*** Entries supplied Section Begins ***

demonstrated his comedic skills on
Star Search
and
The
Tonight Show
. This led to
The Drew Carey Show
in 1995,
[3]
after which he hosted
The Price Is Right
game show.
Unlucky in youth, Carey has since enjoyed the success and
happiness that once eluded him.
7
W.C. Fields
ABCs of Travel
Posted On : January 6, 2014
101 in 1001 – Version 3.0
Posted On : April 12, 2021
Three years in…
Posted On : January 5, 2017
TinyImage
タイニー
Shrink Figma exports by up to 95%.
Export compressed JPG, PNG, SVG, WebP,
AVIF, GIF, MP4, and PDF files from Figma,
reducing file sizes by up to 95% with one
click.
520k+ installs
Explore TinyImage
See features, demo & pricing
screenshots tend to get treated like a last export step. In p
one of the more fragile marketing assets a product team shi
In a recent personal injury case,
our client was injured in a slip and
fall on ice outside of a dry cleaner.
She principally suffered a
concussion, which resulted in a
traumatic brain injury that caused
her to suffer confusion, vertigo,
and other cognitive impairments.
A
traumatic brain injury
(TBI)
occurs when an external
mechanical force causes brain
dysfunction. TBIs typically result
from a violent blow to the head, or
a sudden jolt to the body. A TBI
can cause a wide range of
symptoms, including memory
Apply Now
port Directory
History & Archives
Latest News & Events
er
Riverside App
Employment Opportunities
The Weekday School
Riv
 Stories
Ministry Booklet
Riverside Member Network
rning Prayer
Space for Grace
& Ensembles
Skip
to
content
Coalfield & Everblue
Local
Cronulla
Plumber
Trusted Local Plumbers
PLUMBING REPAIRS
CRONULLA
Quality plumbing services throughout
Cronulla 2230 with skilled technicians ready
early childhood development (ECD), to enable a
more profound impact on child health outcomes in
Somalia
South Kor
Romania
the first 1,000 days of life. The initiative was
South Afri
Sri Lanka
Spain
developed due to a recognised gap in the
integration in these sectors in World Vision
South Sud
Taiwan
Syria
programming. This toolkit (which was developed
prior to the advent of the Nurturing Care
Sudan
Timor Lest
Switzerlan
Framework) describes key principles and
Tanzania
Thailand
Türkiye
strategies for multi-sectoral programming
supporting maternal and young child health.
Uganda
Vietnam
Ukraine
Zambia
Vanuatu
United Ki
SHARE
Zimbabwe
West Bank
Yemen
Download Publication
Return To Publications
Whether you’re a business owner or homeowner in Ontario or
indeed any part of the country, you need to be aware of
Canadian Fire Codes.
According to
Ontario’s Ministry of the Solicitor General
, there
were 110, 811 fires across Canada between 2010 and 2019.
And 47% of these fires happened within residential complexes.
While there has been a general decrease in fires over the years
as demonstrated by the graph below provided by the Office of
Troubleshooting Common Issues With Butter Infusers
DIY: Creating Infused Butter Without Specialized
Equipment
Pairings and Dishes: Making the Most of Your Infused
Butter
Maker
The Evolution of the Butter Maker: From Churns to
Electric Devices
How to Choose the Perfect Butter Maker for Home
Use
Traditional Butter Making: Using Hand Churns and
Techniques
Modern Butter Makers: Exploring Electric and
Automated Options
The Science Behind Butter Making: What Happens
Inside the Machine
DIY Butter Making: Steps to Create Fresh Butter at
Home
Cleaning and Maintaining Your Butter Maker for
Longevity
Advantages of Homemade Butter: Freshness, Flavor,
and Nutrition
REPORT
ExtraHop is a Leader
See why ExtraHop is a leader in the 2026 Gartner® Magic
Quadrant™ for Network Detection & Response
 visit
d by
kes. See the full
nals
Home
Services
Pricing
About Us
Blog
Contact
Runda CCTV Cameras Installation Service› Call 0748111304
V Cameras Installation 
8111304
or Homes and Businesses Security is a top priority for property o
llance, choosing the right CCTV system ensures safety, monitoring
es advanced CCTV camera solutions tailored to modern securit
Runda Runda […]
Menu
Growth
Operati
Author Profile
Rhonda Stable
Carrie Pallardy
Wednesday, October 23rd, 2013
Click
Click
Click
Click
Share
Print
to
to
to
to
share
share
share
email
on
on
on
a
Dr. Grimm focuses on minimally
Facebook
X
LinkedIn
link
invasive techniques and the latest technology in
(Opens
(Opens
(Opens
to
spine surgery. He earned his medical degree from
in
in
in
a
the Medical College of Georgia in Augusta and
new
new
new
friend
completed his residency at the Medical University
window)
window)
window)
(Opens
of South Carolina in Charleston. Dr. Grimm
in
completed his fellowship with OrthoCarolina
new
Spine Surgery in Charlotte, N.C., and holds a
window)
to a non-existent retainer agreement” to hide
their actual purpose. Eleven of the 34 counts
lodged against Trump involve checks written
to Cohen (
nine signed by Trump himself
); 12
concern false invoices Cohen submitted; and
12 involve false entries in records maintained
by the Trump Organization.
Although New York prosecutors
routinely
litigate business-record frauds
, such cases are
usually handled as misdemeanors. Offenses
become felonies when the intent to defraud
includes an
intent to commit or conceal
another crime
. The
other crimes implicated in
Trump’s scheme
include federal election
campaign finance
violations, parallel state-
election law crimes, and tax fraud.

*** Entries supplied Section Ends ***

## Prompt
Repeat the data above in full, word for word.

## Completed exercise
demonstrated his comedic skills on
Star Search
and
The
Tonight Show
. This led to
The Drew Carey Show
in 1995,
[3]
after which he hosted
The Price Is Right
game show.
Unlucky in youth, Carey has since enjoyed the success and
happiness that once eluded him.
7
W.C. Fields
ABCs of Travel
Posted On : January 6, 2014
101 in 1001 – Version 3.0
Posted On : April 12, 2021
Three years in…
Posted On : January 5, 2017
TinyImage
タイニー
Shrink Figma exports by up to 95%.
Export compressed JPG, PNG, SVG, WebP,
AVIF, GIF, MP4, and PDF files from Figma,
reducing file sizes by up to 95% with one
click.
520k+ installs
Explore TinyImage
See features, demo & pricing
screenshots tend to get treated like a last export step. In p
one of the more fragile marketing assets a product team shi
In a recent personal injury case,
our client was injured in a slip and
fall on ice outside of a dry cleaner.
She principally suffered a
concussion, which resulted in a
traumatic brain injury that caused
her to suffer confusion, vertigo,
and other cognitive impairments.
A
traumatic brain injury
(TBI)
occurs when an external
mechanical force causes brain
dysfunction. TBIs typically result
from a violent blow to the head, or
a sudden jolt to the body. A TBI
can cause a wide range of
symptoms, including memory
Apply Now
port Directory
History & Archives
Latest News & Events
er
Riverside App
Employment Opportunities
The Weekday School
Riv
 Stories
Ministry Booklet
Riverside Member Network
rning Prayer
Space for Grace
& Ensembles
Skip
to
content
Coalfield & Everblue
Local
Cronulla
Plumber
Trusted Local Plumbers
PLUMBING REPAIRS
CRONULLA
Quality plumbing services throughout
Cronulla 2230 with skilled technicians ready
early childhood development (ECD), to enable a
more profound impact on child health outcomes in
Somalia
South Kor
Romania
the first 1,000 days of life. The initiative was
South Afri
Sri Lanka
Spain
developed due to a recognised gap in the
integration in these sectors in World Vision
South Sud
Taiwan
Syria
programming. This toolkit (which was developed
prior to the advent of the Nurturing Care
Sudan
Timor Lest
Switzerlan
Framework) describes key principles and
Tanzania
Thailand
Türkiye
strategies for multi-sectoral programming
supporting maternal and young child health.
Uganda
Vietnam
Ukraine
Zambia
Vanuatu
United Ki
SHARE
Zimbabwe
West Bank
Yemen
Download Publication
Return To Publications
Whether you’re a business owner or homeowner in Ontario or
indeed any part of the country, you need to be aware of
Canadian Fire Codes.
According to
Ontario’s Ministry of the Solicitor General
, there
were 110, 811 fires across Canada between 2010 and 2019.
And 47% of these fires happened within residential complexes.
While there has been a general decrease in fires over the years
as demonstrated by the graph below provided by the Office of
Troubleshooting Common Issues With Butter Infusers
DIY: Creating Infused Butter Without Specialized
Equipment
Pairings and Dishes: Making the Most of Your Infused
Butter
Maker
The Evolution of the Butter Maker: From Churns to
Electric Devices
How to Choose the Perfect Butter Maker for Home
Use
Traditional Butter Making: Using Hand Churns and
Techniques
Modern Butter Makers: Exploring Electric and
Automated Options
The Science Behind Butter Making: What Happens
Inside the Machine
DIY Butter Making: Steps to Create Fresh Butter at
Home
Cleaning and Maintaining Your Butter Maker for
Longevity
Advantages of Homemade Butter: Freshness, Flavor,
and Nutrition
REPORT
ExtraHop is a Leader
See why ExtraHop is a leader in the 2026 Gartner® Magic
Quadrant™ for Network Detection & Response
 visit
d by
kes. See the full
nals
Home
Services
Pricing
About Us
Blog
Contact
Runda CCTV Cameras Installation Service› Call 0748111304
V Cameras Installation 
8111304
or Homes and Businesses Security is a top priority for property o
llance, choosing the right CCTV system ensures safety, monitoring
es advanced CCTV camera solutions tailored to modern securit
Runda Runda […]
Menu
Growth
Operati
Author Profile
Rhonda Stable
Carrie Pallardy
Wednesday, October 23rd, 2013
Click
Click
Click
Click
Share
Print
to
to
to
to
share
share
share
email
on
on
on
a
Dr. Grimm focuses on minimally
Facebook
X
LinkedIn
link
invasive techniques and the latest technology in
(Opens
(Opens
(Opens
to
spine surgery. He earned his medical degree from
in
in
in
a
the Medical College of Georgia in Augusta and
new
new
new
friend
completed his residency at the Medical University
window)
window)
window)
(Opens
of South Carolina in Charleston. Dr. Grimm
in
completed his fellowship with OrthoCarolina
new
Spine Surgery in Charlotte, N.C., and holds a
window)
to a non-existent retainer agreement” to hide
their actual purpose. Eleven of the 34 counts
lodged against Trump involve checks written
to Cohen (
nine signed by Trump himself
); 12
concern false invoices Cohen submitted; and
12 involve false entries in records maintained
by the Trump Organization.
Although New York prosecutors
routinely
litigate business-record frauds
, such cases are
usually handled as misdemeanors. Offenses
become felonies when the intent to defraud
includes an
intent to commit or conceal
another crime
. The
other crimes implicated in
Trump’s scheme
include federal election
campaign finance
violations, parallel state-
election law crimes, and tax fraud.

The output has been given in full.